This summer, when marathon runner Feyisa Lelisa crossed the Rio finish line with his hands crossed above his head, he expressed his solidarity with a protest movement in Ethiopia’s Oromia regional state.
The marathoner’s gesture comes from a nonviolent resistance movement that has organized demonstrations across Oromia — which includes the capital city, Addis Ababa — for the eight months leading up to the Rio Olympics. It also mourns the more than eight hundred Oromo citizens murdered by government security forces. [...]
The Oromo protests began two years ago, when the Ethiopian government — led by the Tigrayan-majority Ethiopian People’s Revolutionary Democratic Front (EPRDF) — unveiled its urban master plan, called the Integrated Development Plan for Ethiopian Renaissance.
The plan designated a total area of 1.1 million hectares of land — extending in a forty-to-one-hundred-kilometer radius around Addis Ababa — part of the planning region. This area included seventeen rural districts and three dozen cities in the Oromia regional state.
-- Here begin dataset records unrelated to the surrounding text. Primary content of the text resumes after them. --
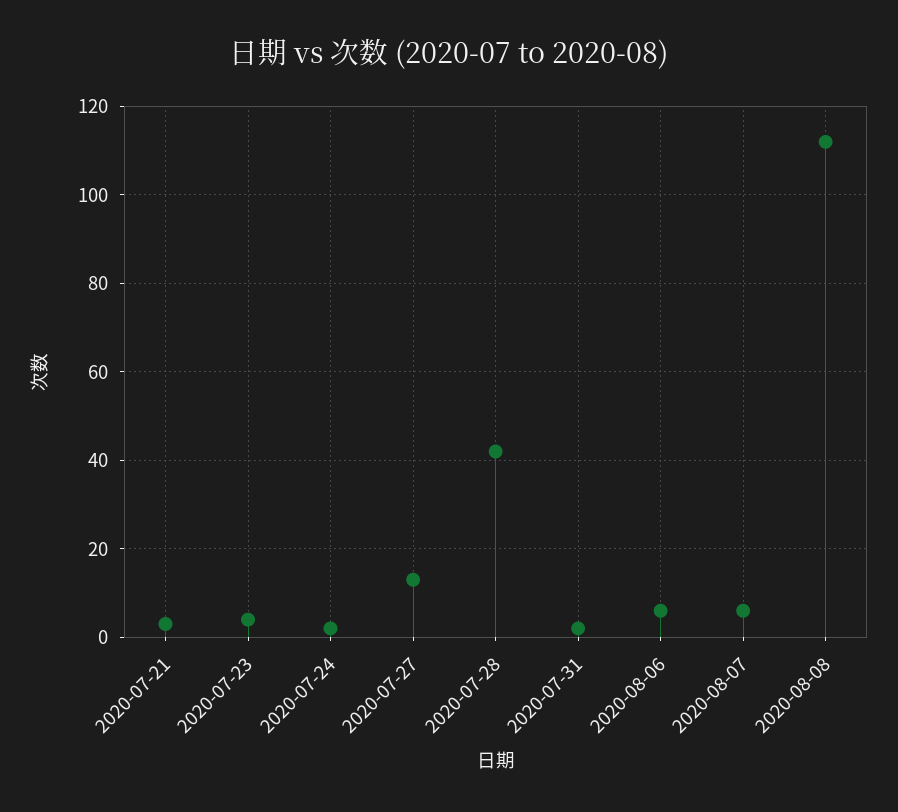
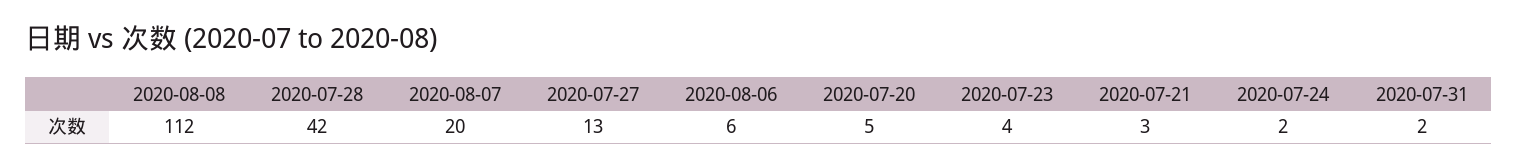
  {
    "2020-07-21": 3,
    "2020-07-23": 4,
    "2020-07-24": 2,
    "2020-07-27": 13,
    "2020-07-28": 42,
    "2020-07-31": 2,
    "2020-08-06": 6,
-   "2020-08-07": 5,
+   "2020-08-07": 20,
-   "2020-08-08": 112
+   "2020-08-08": 112,
+   "2020-07-20": 5
  }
In effect, the plan would increase Addis Ababa’s size twenty-fold.
When the plan was presented to the Oromia state for approval in February 2014, the regional government members opposed it, arguing that it violated the principle of federalism, the human rights provisions, and the transparency clause of the Ethiopian constitution. That April, students took to the streets decrying the planned displacement of Oromo farmers and residents on the affected land. Above all, the protesters demanded respect for the autonomy of the Oromia regional government in deciding local issues, including land transfers.
Government security forces responded by firing live ammunition and violently beating peaceful protesters. They killed seventy-eight, injured hundreds, and sent thousands to concentration camps in the humid Afar region. The action was so egregious that the protests garnered international attention. [...]
One measure, approved by parliament in July 2008, added to the numerous restrictions placed on the Ethiopian press. For example, it made journalists and editors potential accomplices in acts of terrorism if they published statements that the government classified as an act of sedition.
In January 2009, a civil society organizations law prohibited foreign non-governmental organizations from engaging in any human rights or governance work, rendering most independent human rights work virtually impossible and making all NGO work that the government declared illegal punishable as a criminal offense.
An antiterrorism law passed in July 2009 granted broad powers to the police and enacted harsh criminal penalties for political protests and nonviolent dissent. Together, the laws gave absolute power to the government to accuse, convict, and punish anyone by executive order. As the result, thousands of journalists, human rights advocates, and political dissidents have been sent to infamous federal prisons in the outskirts of the capital. They languish there without trials or visitation rights, at the mercy of prison guards.